The Brown decision was a wake-up call for the lost-cause folks. Angry and defeated, some white Americans clung to the racial dictatorship that excluded non-white Americans from opportunity and self-determination. In towns and communities across the nation — not just in the South — opponents of desegregation could be as violent and confrontational as they could be unassuming and strategic. For example, while some white Texans staged a full-on January 6th-style revolt in Mansfield, others such as academics and politicians began advancing more subtle defenses of white supremacy by attacking public education itself. If the government was going to mandate desegregation in public schools, then public education — like the federal government — was the problem. Nearly 70 years later, Texans are faced with another opportunity to reject the anti-democratic forces of white supremacy threatening the hard-fought wins of the Civil Rights Movement.

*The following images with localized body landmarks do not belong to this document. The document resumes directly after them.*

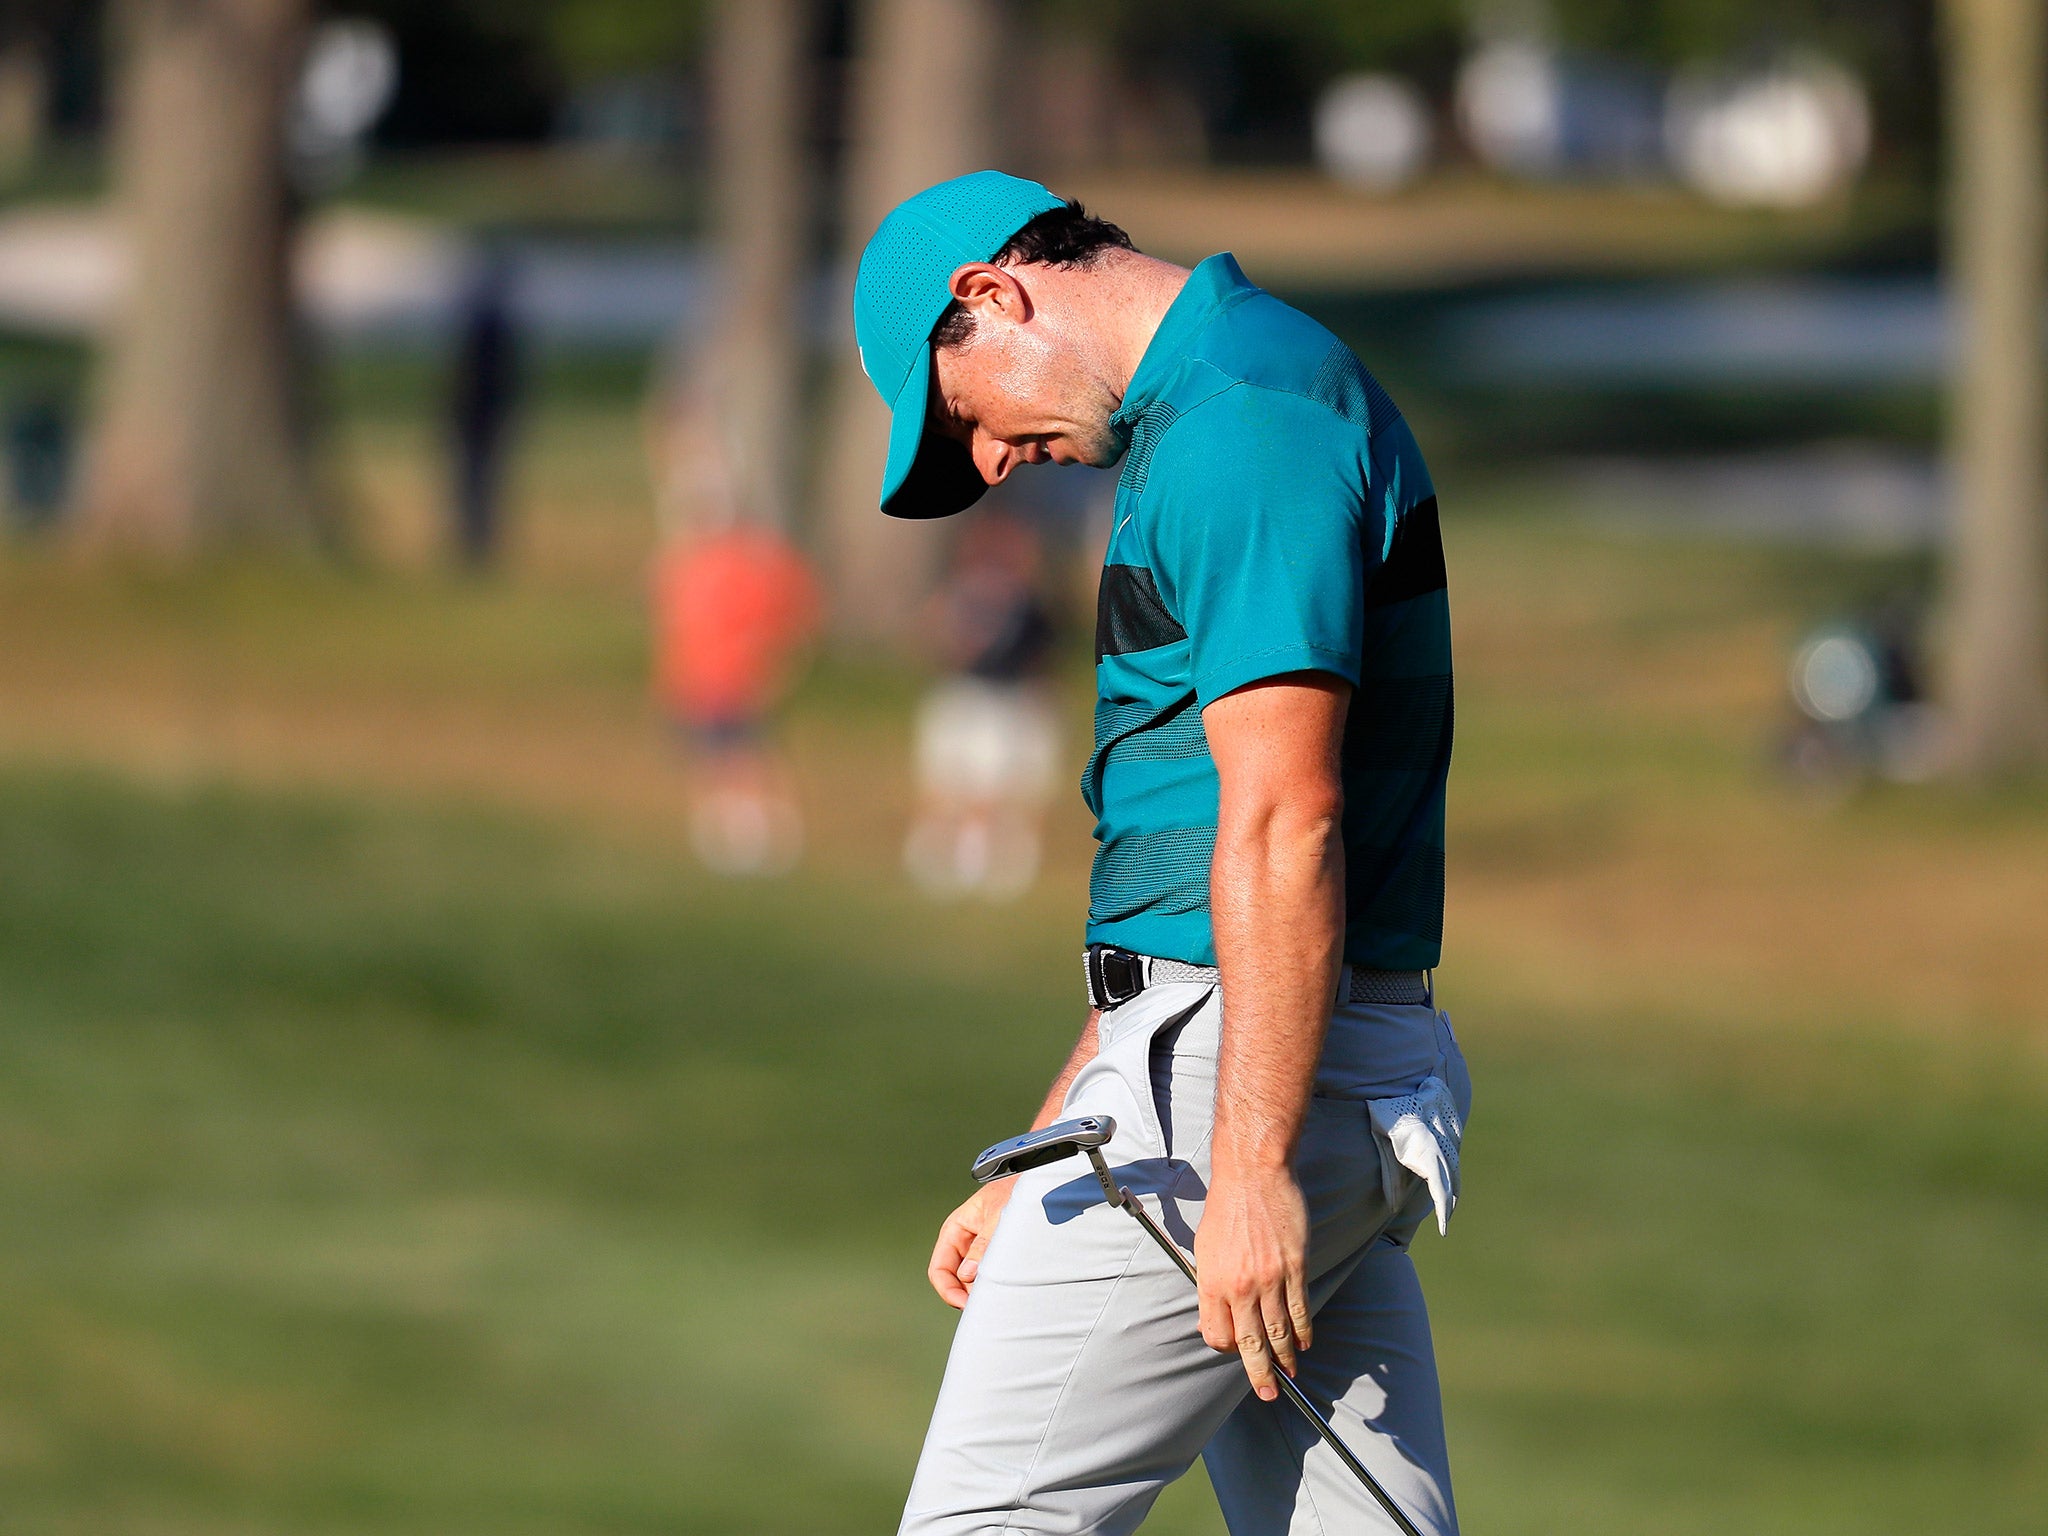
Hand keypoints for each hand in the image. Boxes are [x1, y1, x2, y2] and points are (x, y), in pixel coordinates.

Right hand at [928, 1178, 1015, 1307]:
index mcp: (954, 1230)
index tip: (966, 1304)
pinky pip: (988, 1276)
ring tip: (1001, 1291)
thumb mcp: (998, 1216)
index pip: (939, 1269)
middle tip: (988, 1301)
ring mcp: (978, 1250)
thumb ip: (983, 1245)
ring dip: (982, 1290)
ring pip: (971, 1281)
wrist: (1035, 1182)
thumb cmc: (1013, 1190)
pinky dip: (994, 1284)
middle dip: (968, 1294)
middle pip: (954, 1280)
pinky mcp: (994, 1256)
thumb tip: (967, 1274)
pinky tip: (1006, 1285)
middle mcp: (963, 1242)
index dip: (948, 1290)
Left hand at [1193, 1162, 1311, 1400]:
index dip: (1226, 1348)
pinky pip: (1300, 1309)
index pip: (1217, 1334)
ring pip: (1279, 1331)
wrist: (1253, 1175)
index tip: (1235, 1351)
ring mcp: (1270, 1279)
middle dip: (1259, 1373)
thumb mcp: (1205, 1246)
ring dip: (1285, 1358)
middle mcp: (1240, 1287)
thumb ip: (1212, 1281)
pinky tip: (1304, 1343)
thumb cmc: (1225, 1206)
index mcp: (1212, 1282)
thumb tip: (1219, 1308)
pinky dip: (1304, 1331)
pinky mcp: (1295, 1268)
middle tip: (1266, 1394)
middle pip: (1250, 1343)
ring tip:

Not only are vouchers a direct attack on post-Civil Rights Movement America, they are also just bad public policy. Texas funds public schools using formulas based on student attendance, and siphoning students out of public schools using vouchers hurts all students and threatens the entire system. This model is especially harmful to rural Texans who rely on public schools not only for their children’s education but also to serve as the institutional core of their community. Schools in rural areas are often a hub for social, recreational, and cultural life, and they play a vital role in improving community health.  

In a recent survey of private schools across Texas conducted by Every Texan, we found vast stretches of the state where there are no private schools to choose from, and in places like Midland and Odessa, the few private schools that do exist could never support the growing student population. Across the Midland/Odessa region, four private schools enroll a total of 2,162 students, while the Midland and Ector County school districts serve more than 57,000 students. The 84 private schools sampled statewide could only serve one of those districts. 

The Texas public school population is 5.3 million students across 1,200 districts and almost 9,000 campuses. Private schools are not a choice for millions of rural Texas students, and even in the cities where most private schools are located, vouchers will lock lower-income students and families in perpetually underfunded and under-resourced segregated schools. 

In 2017, voucher legislation offered Texans a deal that would have taken 75% of the previous year’s per-student formula funding from the system, 90% if the student qualified for special education services. Texas, on average, spent $9,065 per student in 2016, which means that the vouchers offered by SB 3 in the 85th regular session were only worth $8,229 ($9,876 when adjusted for 2022 inflation). Of the private schools we looked at, only 27 had tuition less than what SB 3 would have offered, far out of reach of the 17 most elite institutions that charge tuition three times that amount. The inaccessibility of tuition does not even account for the cost of books and extracurricular activities, or the “right” private schools will have to deny admission to whomever they want. Vouchers are not serious public policy simply because they have no chance at being, nor are they designed to be, an effective education solution for every Texas student. 

Private schools cannot accommodate the growing number of Texas children who are constitutionally guaranteed a free, high-quality education. If established under the current leadership, vouchers will be used to further dismantle the hard-fought unity of diversity in Texas public schools. The same forces pushing vouchers are also working to undermine our faith in the American government by attacking our elections process. Protecting our system of free public schools is essential to the survival of the American experiment. The truths we hold to be self-evident and the values of E Pluribus Unum, that generations of Texans made more equal and more reflective of American diversity, are only possible if we fortify the citadel of public education in the next Texas Legislative Session. Texans have rejected vouchers for almost 70 years. Looking ahead to 2023, Texans must, once more, reject vouchers and embrace public education.